The proceeds from the sale of the vessel were insufficient to satisfy the claims against her, even without the claims of the United States. Including the claims of the United States, little or nothing will be left for the mortgagee. It therefore becomes a question of importance to determine the relative priority of these claims. As all parties agree that the Briggs & Beckman bill for supplies and equipment is entitled to be paid first, that question need not be discussed. The real controversy comes between the mortgagee and the United States. This turns on the correct interpretation of subsection M of section 30 of the Merchant Marine Act of 1920 (41 Stat. 988), which provides, in substance, that there shall be ranked ahead of a mortgage only (1) liens which are in existence prior to it and (2) liens of certain specified kinds, among, which neither head tax nor penalties are included. If this section stood alone, the rights of the United States would be postponed to those of the mortgagee. But the section must be construed, *783of course, with due regard to other provisions of the statutes, especially Rev. Stat. § 3466 (Comp. St. § 6372), which in the strongest terms gives priority to debts or taxes due to the United States.

The Immigration Act (34 Stat. 898, as amended [Comp. St. 1918, Comp. St. Ann. Supp. 1919, § 4289%aa]) provides (section 1) that—

“There shall be levied, collected, and paid, a tax oí eight dollars for every alien * * * entering the United States. The said tax shall be paid to the collector of customs * * * by the master * * * of the vessel * * * bringing such alien to the United States. * * ’’ The tax imposed by this section shall be a lien upon the vessel * * * and shall be a debt in favor of the United States against the owner.”

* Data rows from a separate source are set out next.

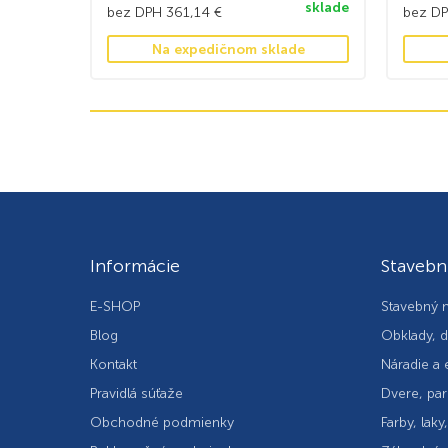
sklade
bez DPH
361,14
€
bez D
Na expedičnom sklade
Informácie
Stavebn
E-SHOP
Stavebný m
Blog
Obklady, d
Kontakt
Náradie a 
Pravidlá súťaže
Dvere, par
Obchodné podmienky
Farby, laky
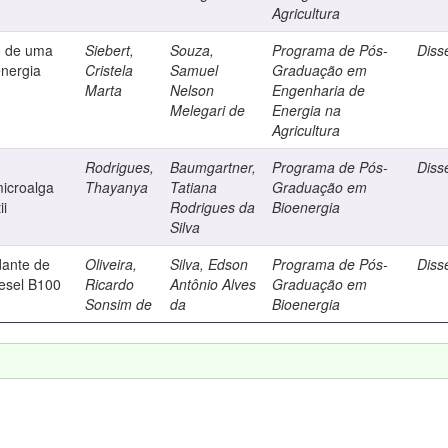
Agricultura
o de uma
Siebert,
Souza,
Programa de Pós-
Diss
energia
Cristela
Samuel
Graduação em
Marta
Nelson
Engenharia de
Melegari de
Energia na
Agricultura
Rodrigues,
Baumgartner,
Programa de Pós-
Diss
microalga
Thayanya
Tatiana
Graduação em
ii
Rodrigues da
Bioenergia
Silva
dante de
Oliveira,
Silva, Edson
Programa de Pós-
Diss
iesel B100
Ricardo
Antônio Alves
Graduação em
Sonsim de
da
Bioenergia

It is contended by the mortgagee that, although called a “tax,” this exaction is not a tax in the strict use of the word. But no decision has been cited which supports this contention. The exaction is referred to in the statute as a “tax,” and I see no sufficient reason for holding it to be otherwise. It is expressly secured by a lien on the vessel, as well as entitled to priority by section 3466 above referred to.

While the question is not free from doubt, it does not seem to me that the provisions of section 30, subsection M, of the Shipping Act, were intended to postpone the government’s right to -taxes secured by liens on vessels to the rights of mortgagees. Indeed, the policy of the government to insist on priority for taxes is so fundamental, and so widely established in our law, that I should hesitate to say it had been relinquished without express language to that effect. I therefore reach the conclusion that the head tax takes precedence of the mortgage.

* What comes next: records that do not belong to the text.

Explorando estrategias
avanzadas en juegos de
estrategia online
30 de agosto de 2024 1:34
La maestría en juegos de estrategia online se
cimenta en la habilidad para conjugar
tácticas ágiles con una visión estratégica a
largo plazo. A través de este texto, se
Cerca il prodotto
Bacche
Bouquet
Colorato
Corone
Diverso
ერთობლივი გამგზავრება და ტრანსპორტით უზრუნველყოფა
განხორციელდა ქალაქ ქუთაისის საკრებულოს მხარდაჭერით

When it comes to the penalties claimed for the alleged failure of the vessel to provide sufficient space per passenger, the government’s contention seems to me much weaker. Penalties involve misconduct or neglect — as applied to vessels, on the part of their officers, managers, or owners, generally speaking. They stand on a very different footing from taxes. Moreover, there is a recognized distinction between a priority resting on a lien and one not so secured. See Collier on Bankruptcy (12th Ed.) p. 988. The priority of taxes especially when secured by a lien is so basic as almost to go without saying; but this is not so with penalties, the omission to mention which in subsection M seems to me significant. If it had been intended to accord them priority'over mortgages, I think it would have been so stated in the statute. This view seems to me to be considerably strengthened by the provisions of subsection O that a forfeiture of the vessel shall not affect the mortgagee’s rights. It can hardly have been intended that mortgagees should be protected against forfeiture, but left open to imposition of penalties which may be equally disastrous.

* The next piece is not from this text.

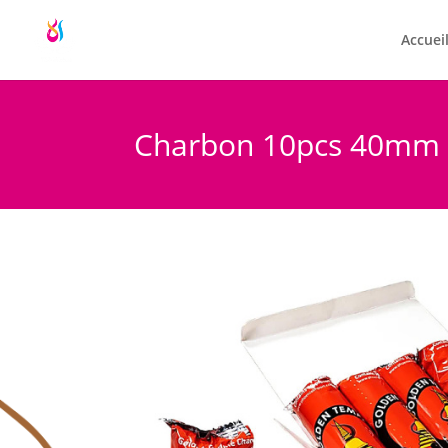
Accuei
Charbon 10pcs 40mm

There remains one further difficulty. Shortly after the entry of the decree the money in the registry was paid out in accordance therewith and the mortgagee received about $1,023. The mortgagee was not entitled to this money, and only obtained it by the mistake which has been referred to. An order may be entered directing the mortgagee to pay back into court as much of said sum as may be necessary to satisfy the tax. If the amount is not agreed to, there must be a reference to an assessor to state it.